Hutchinson joined Baird's Television Limited in mid-1925 as business manager. With English journalist Sydney Moseley, Hutchinson helped generate interest in the invention by writing positive press articles predicting it would become as successful as radio. Baird enjoyed his first success with his television in 1925, televising a dummy, Stooky Bill, and a living person, an office boy from a nearby business, on 2 October 1925. These experiments were conducted privately by Baird in his laboratory. The first live demonstration took place on 26 January 1926 for members of the Royal Institution. During the demonstration, Baird transmitted the live image of Hutchinson's face as a 3.5 × 2 in picture. This is regarded as the first successful demonstration of the technology, with Baird's earlier work having resulted in little more than silhouettes. Hutchinson appeared in the first successful photograph taken of a television picture, made by Lafayette Ltd and published in The Electrician in June 1926.

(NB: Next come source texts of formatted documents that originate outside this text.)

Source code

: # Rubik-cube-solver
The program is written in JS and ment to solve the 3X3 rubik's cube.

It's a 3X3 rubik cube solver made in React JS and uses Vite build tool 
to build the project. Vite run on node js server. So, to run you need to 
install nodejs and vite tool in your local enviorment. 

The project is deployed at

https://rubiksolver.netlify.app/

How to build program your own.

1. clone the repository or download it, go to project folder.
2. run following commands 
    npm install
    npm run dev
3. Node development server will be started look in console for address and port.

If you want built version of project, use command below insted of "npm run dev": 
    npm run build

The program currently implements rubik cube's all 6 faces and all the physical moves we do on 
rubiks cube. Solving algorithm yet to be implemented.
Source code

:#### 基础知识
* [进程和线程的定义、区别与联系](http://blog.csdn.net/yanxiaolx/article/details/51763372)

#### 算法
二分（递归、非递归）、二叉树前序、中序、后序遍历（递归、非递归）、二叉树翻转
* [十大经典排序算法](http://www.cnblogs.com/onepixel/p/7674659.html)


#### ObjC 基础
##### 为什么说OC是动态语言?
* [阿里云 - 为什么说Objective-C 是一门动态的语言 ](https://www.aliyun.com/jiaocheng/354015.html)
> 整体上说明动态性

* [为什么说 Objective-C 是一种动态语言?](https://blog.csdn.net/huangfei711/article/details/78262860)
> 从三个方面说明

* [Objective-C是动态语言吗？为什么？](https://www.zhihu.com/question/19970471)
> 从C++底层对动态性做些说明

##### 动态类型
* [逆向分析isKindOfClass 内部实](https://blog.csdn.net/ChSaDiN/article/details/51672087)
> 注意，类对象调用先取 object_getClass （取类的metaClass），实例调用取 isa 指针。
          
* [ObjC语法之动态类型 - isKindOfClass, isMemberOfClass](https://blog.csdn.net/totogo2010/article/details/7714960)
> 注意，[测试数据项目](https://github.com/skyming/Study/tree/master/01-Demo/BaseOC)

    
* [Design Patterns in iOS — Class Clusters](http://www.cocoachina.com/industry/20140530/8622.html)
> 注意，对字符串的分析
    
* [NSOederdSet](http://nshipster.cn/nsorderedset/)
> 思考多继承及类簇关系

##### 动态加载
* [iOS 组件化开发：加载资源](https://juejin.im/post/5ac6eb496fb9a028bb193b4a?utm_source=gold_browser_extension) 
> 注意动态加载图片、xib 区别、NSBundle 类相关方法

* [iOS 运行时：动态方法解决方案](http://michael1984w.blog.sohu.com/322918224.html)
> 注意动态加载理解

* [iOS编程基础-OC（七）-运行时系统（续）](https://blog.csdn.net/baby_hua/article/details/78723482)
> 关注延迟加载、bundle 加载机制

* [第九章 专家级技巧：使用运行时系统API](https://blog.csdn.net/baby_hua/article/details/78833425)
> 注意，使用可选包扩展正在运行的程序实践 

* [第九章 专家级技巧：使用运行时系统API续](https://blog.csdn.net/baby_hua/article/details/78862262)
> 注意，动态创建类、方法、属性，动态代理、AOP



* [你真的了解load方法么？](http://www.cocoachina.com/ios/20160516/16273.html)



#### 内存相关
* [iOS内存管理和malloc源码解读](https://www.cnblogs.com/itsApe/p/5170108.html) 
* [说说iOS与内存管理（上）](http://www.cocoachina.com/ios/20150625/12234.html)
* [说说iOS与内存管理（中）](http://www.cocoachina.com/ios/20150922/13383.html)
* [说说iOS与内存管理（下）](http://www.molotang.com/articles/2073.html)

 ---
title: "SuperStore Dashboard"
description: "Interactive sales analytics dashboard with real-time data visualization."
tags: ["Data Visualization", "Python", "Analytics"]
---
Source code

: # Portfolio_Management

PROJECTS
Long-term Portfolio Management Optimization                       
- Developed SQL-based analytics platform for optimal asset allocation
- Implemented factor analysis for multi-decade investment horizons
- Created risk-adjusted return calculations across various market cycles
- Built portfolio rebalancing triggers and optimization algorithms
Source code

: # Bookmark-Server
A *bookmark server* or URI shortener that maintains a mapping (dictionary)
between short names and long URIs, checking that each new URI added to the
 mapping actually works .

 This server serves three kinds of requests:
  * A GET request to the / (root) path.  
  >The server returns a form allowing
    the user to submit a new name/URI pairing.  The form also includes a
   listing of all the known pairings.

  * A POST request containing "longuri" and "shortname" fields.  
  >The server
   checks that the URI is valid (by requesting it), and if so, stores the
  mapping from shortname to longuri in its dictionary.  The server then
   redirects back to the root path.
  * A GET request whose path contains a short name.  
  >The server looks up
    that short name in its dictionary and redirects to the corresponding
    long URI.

Hutchinson founded the Baird Television Development Company in 1927 to acquire the rights to television from Television Limited and became its joint managing director. He persuaded Edward Manville and Oliver Russell, 2nd Baron Ampthill, to join the board. In 1928, Hutchinson travelled to Hartsdale, New York, with engineer Ben Clapp. The pair demonstrated a television system that successfully received moving images transmitted from London in the first trans-Atlantic television broadcast.

Hutchinson and Moseley were critical in persuading the BBC to begin experiments with television transmission from 1929. Baird Television Development was acquired by Cinema Television Limited in 1940. Hutchinson died in April 1944.